4/14/2006:
On this day in 1865, Abraham Lincoln died after being shot the night before at the Ford Theatre in Washington. Seventy years later, to the day, Smith Stimmel died in Fargo. What’s the connection? Stimmel was one of Lincoln’s bodyguards.
In 1863, Governor Todd of Ohio visited Washington and was alarmed by the lack of security at the Capitol and for the president, himself. Todd went back to Ohio and founded the Union Light Guard, also known as the Black Horse Cavalry. He recruited one man from each of Ohio’s 103 counties, including 19 year-old Smith Stimmel, to become bodyguards for the President.
Stimmel had served in the Civil War for three months the previous year. He reenlisted and left for Washington, where he was to “guard the front entrance to the White House grounds and to act as an escort to the President whenever he went out in his carriage or when he rode on horseback...”
Stimmel didn’t care for Vice President Johnson, but he very much liked President Lincoln. “When not on duty,” he later wrote, “it was our privilege to attend Lincoln’s public receptions if we wished... In those days, public officials and the elite of society were not quite as sensitive as they seem to be nowadays about the presence of a common soldier wearing a soldier’s uniform.”
Stimmel was present on May 8th, 1864, when Lincoln first met General Grant. “The President quickly recognized the general as he entered the reception room,” Stimmel wrote, “and without waiting to have him formally presented, he stepped forward and (gave) him an old-fashioned pumphandle shake, saying... ‘How are you General Grant? I am glad to see you.’”
Lincoln took nightly strolls that would give today’s Secret Service nightmares. “It was a common thing,” Stimmel said, “to see him going alone from the White House to the War Department late at night, sometimes as late as midnight, and again early in the morning. At that time there was a considerable space between the (two buildings)... The passage way, paved with brick, lay along the north side of a brick wall about four or five feet high, densely shaded by the trees in the park through which the pathway led, and it was dimly lighted by a few flickering gas jets.”
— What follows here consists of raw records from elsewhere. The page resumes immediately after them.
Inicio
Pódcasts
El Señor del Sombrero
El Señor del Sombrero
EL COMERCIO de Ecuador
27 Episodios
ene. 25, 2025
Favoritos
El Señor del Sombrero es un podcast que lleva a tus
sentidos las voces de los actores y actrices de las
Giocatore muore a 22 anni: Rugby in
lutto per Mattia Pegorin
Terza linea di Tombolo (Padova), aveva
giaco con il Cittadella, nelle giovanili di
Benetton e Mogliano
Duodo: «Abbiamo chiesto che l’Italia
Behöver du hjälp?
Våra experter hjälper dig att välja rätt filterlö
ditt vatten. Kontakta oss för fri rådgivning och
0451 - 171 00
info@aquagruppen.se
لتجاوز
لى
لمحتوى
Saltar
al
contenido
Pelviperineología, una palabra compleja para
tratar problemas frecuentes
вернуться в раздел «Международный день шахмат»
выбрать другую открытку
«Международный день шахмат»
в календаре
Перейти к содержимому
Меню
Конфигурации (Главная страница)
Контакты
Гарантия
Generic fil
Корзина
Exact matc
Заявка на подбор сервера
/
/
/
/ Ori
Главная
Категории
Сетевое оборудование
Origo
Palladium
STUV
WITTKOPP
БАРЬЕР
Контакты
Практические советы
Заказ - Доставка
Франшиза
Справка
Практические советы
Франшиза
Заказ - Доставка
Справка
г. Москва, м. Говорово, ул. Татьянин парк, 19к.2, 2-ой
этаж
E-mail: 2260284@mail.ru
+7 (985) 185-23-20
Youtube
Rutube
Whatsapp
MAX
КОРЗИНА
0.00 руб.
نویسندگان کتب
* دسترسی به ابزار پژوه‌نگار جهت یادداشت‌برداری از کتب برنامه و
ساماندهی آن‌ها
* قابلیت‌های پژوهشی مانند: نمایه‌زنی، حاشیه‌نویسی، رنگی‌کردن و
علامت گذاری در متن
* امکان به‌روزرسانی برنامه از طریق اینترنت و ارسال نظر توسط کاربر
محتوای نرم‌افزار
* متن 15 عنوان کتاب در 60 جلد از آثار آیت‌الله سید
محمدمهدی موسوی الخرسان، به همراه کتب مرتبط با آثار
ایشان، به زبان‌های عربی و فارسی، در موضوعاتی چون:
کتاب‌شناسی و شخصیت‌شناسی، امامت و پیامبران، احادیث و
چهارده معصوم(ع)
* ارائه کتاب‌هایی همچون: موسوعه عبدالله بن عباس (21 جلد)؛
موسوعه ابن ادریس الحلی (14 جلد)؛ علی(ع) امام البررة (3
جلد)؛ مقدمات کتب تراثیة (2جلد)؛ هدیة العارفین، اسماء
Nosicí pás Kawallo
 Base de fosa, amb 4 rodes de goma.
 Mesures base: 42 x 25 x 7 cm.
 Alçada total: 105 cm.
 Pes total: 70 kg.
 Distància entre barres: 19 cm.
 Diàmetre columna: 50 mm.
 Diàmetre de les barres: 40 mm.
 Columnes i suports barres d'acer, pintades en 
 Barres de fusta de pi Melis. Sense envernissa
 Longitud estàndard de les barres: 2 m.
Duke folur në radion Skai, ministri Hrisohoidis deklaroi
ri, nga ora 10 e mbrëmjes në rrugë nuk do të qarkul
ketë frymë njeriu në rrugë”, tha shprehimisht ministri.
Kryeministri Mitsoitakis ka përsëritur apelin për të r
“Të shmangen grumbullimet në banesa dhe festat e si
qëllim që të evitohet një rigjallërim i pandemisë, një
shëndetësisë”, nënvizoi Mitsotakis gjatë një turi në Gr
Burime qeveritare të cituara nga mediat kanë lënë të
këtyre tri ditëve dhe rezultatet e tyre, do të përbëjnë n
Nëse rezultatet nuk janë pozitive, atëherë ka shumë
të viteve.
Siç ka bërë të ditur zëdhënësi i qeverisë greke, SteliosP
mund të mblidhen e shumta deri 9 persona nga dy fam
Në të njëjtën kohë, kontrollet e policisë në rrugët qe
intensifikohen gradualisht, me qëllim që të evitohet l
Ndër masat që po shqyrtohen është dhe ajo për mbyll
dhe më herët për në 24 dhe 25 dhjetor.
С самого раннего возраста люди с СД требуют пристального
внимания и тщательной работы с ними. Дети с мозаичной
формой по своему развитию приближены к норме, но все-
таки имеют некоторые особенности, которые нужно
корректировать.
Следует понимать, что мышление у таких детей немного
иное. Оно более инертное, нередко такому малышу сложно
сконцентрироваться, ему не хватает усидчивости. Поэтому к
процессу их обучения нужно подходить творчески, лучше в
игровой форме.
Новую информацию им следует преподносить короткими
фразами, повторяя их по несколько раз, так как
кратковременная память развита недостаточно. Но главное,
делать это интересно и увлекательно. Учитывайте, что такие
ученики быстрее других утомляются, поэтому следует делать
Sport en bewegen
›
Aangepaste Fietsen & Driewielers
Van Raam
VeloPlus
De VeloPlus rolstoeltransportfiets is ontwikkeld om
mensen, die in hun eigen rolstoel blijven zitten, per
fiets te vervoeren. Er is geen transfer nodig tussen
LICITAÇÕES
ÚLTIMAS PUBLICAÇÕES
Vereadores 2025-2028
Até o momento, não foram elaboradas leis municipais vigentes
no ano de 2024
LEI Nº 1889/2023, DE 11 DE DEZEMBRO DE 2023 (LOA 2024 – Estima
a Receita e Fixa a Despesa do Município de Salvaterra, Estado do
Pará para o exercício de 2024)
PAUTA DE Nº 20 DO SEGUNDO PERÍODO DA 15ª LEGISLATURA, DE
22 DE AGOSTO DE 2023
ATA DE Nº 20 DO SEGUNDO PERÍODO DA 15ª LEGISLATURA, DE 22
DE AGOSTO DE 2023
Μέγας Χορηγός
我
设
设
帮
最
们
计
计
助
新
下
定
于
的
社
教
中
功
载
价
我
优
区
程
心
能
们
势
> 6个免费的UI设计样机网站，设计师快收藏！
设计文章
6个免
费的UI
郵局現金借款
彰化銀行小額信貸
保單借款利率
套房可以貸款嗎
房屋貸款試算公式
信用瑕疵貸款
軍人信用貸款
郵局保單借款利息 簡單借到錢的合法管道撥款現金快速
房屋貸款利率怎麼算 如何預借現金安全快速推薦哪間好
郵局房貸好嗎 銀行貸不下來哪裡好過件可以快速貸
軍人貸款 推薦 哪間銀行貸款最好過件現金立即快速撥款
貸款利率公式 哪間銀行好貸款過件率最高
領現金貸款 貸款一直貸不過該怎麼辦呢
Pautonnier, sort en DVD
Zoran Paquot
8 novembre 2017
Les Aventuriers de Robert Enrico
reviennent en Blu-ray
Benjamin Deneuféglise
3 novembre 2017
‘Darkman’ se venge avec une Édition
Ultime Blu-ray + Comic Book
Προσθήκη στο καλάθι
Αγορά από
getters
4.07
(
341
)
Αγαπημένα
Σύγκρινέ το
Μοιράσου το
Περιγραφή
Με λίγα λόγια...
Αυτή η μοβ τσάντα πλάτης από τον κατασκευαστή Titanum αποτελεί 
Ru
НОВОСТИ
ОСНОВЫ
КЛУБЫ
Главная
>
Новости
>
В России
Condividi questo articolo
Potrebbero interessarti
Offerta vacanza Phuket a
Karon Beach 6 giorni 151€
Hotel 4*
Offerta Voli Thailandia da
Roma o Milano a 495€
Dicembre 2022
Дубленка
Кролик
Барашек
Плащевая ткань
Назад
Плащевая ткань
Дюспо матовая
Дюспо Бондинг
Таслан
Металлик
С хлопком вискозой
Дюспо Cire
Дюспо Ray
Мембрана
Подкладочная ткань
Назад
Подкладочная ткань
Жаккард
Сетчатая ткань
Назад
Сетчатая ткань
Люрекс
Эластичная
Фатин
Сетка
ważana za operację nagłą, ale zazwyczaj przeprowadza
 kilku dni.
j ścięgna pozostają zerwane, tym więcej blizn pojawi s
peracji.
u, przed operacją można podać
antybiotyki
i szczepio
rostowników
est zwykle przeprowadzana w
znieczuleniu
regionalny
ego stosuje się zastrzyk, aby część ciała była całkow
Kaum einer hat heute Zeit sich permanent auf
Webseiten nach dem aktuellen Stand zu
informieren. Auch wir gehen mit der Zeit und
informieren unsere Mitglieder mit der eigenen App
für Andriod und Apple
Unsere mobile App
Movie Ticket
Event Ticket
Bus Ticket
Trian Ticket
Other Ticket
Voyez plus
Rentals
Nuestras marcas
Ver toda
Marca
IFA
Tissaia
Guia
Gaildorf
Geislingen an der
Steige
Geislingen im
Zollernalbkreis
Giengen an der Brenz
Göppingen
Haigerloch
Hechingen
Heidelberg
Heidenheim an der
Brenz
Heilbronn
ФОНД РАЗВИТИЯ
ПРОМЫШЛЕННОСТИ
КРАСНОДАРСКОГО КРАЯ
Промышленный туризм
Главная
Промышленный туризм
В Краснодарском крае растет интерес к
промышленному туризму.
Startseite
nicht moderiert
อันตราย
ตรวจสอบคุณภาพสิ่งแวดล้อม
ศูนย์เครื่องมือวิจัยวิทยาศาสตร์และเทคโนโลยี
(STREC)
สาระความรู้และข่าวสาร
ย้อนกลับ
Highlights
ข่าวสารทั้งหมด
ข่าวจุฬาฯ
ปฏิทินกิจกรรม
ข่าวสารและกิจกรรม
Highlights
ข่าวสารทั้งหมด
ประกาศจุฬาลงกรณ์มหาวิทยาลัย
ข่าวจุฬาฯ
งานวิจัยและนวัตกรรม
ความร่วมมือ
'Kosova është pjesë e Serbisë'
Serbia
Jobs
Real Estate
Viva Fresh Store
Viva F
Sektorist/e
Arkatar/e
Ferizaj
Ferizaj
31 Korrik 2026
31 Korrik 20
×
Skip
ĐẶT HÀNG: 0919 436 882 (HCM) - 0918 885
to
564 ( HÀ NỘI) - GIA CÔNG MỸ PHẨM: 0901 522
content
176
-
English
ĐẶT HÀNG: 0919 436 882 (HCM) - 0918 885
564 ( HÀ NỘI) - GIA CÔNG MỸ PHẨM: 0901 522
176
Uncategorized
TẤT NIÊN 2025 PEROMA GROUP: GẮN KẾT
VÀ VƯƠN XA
Stimmel was not guarding Lincoln the night he was assassinated. In fact, nobody was, except one non-military man who had gone to a different part of the theater to get a better view of the stage.
Stimmel wrote, “President Lincoln flatly refused to have a military guard with him when he went to places of entertainment or to the church... He said he wanted to go as free and unencumbered as other people...”
Many of the guards were already sleeping when word came that Lincoln had been shot. They galloped to the White House, but nobody was there. The President had been carried to a house near the theater, where Stimmel’s job was to clear the area of civilians and stand guard until 7 a.m. The President died twenty minutes after Stimmel was relieved that morning.
Later, Stimmel earned a law degree, and in 1882, he moved to Fargo to practice law. He also managed a farm near Casselton. He became a member of the Territorial Council and was its last president before North Dakota gained statehood. He was also the last surviving member of the original Union Light Guard when he died on this date in 1935.